Musik- und Filmverlage bzw. -produzenten stöhnen über kriminelle Tauschbörsen im Internet. Sie haben weltweit deutliche Umsatzeinbußen erlitten. Wieviel davon auf das Konto von Raubkopien und illegalen Ladungen geht, ist zwar umstritten, nicht aber der Umstand als solcher. Eine tragfähige Strategie, wie damit umzugehen ist, gibt es nicht.

Bei den Büchern erfolgt gerade die Markt­einführung der elektronischen Lesegeräte (»E-Books«). Das wird den Markt umkrempeln: Literarische Werke müssen nicht mehr gedruckt, sondern können als Datei heruntergeladen werden. Dadurch wird – wie bei Musik und Filmen– das Problem der Raubkopien auftreten. Die sonstigen Auswirkungen auf Buchverlage, Buchhandlungen und Druckereien sind noch gar nicht absehbar.

Im Internet heißt das Hauptproblem bezahlte Inhalte. Die meisten Online-Angebote der Verlage sind defizitär, weil sie umsonst zu haben sind. Mit Werbung allein werden die Kosten dauerhaft nicht zu decken sein, aber die Bereitschaft der Nutzer, für Inhalte zu bezahlen, ist nach wie vor gering. Hohe Profite erzielen hingegen weltweit agierende US-Konzerne, wie Google, eBay oder Amazon. Sie bewegen sich allerdings auf Geschäftsfeldern, die eher medienfern angesiedelt sind (Handel, Preisvergleiche, Netzwerke). Diejenigen deutschen Medienkonzerne, die stark aufs Internet setzen (insbesondere Holtzbrinck, Axel Springer und Burda) verlegen den Schwerpunkt ihrer Online-Aktivitäten ebenfalls hierhin.

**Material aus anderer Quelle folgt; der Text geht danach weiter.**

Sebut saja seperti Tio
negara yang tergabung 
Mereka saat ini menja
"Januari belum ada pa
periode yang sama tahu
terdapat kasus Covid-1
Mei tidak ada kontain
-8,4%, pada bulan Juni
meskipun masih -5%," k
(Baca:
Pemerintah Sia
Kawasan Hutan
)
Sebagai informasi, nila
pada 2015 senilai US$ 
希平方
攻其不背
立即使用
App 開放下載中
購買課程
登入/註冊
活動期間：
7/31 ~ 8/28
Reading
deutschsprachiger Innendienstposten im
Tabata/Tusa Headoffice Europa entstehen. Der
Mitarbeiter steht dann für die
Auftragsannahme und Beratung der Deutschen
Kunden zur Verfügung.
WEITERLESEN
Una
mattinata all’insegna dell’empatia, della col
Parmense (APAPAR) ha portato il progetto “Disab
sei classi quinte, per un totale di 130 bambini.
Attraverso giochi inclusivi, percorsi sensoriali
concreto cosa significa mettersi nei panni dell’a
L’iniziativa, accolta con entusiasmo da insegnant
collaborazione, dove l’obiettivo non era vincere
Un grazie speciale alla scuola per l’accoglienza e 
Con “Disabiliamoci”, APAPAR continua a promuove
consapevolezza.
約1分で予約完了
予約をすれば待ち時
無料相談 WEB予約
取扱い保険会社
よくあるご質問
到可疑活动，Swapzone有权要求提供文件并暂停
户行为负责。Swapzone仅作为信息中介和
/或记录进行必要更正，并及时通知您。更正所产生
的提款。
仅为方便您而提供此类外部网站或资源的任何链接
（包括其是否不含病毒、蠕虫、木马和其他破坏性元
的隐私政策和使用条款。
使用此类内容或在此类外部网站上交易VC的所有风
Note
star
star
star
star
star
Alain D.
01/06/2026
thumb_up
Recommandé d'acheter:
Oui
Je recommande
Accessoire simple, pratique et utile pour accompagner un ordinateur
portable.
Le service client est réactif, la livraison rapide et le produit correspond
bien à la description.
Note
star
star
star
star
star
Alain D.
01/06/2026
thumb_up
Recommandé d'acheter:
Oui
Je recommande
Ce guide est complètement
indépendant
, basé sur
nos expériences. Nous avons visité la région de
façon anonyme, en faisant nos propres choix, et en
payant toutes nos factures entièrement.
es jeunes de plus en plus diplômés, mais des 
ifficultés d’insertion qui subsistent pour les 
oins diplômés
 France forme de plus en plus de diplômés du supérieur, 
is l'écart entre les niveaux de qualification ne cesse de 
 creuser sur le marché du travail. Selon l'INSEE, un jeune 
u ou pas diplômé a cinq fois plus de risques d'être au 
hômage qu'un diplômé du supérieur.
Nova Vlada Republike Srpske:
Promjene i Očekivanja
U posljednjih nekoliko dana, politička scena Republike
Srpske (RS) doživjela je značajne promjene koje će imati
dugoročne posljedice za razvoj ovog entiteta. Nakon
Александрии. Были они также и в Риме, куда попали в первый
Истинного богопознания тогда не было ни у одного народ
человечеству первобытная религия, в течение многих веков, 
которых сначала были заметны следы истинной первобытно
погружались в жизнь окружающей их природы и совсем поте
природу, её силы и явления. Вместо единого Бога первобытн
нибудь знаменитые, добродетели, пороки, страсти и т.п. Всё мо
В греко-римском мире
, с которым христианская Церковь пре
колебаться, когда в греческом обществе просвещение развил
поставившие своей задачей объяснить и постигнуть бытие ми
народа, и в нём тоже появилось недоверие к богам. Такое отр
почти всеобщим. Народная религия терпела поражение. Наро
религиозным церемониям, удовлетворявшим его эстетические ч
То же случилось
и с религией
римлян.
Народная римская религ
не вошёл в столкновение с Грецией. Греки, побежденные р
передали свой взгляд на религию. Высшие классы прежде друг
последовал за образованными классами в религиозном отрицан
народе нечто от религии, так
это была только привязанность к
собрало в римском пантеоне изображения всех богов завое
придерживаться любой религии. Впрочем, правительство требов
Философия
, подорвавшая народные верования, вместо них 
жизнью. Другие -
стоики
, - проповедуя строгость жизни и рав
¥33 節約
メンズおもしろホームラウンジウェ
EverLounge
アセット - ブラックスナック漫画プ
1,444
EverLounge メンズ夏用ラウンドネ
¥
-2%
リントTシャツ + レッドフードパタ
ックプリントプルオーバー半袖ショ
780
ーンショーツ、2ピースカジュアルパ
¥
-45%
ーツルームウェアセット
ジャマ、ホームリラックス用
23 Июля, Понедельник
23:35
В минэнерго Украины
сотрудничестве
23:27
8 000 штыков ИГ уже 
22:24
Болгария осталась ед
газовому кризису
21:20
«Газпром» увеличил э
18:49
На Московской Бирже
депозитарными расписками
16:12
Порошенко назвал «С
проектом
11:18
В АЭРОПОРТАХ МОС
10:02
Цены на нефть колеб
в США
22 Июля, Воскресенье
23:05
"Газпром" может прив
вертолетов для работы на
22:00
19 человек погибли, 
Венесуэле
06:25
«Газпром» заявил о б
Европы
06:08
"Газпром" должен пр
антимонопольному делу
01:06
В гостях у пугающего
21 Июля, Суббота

Derzeit versuchen die großen US-Internetkonzerne (Google, Apple, eBay, Amazon, Microsoft), sich auf Medienmärkten festzusetzen – auch in Deutschland. Amazon hat sich im März 2011 ein Monopol bei Online-Antiquariaten verschafft und ist ins Buchgeschäft eingestiegen, Google betreibt Nachrichten-Sammelportale. Diese Unternehmen verfügen über schier unbegrenzte Finanzmittel. Deshalb könnten sie in den kommenden Jahren die Strukturen in der deutschen Medienwirtschaft stärker verändern, als man sich das gegenwärtig vorzustellen vermag. Wie sich dadurch das Geschäft mit redaktionellen Inhalten verändern wird, ob die Phalanx des deutschen Medienkapitals durchbrochen werden wird, ist offen.

Gert Hautsch ist Medienforscher, Mitglied im Ver.di-Fachgruppenvorstand Frankfurt und verfaßt vierteljährlich Berichte über die Situation der deutschen Medienwirschaft.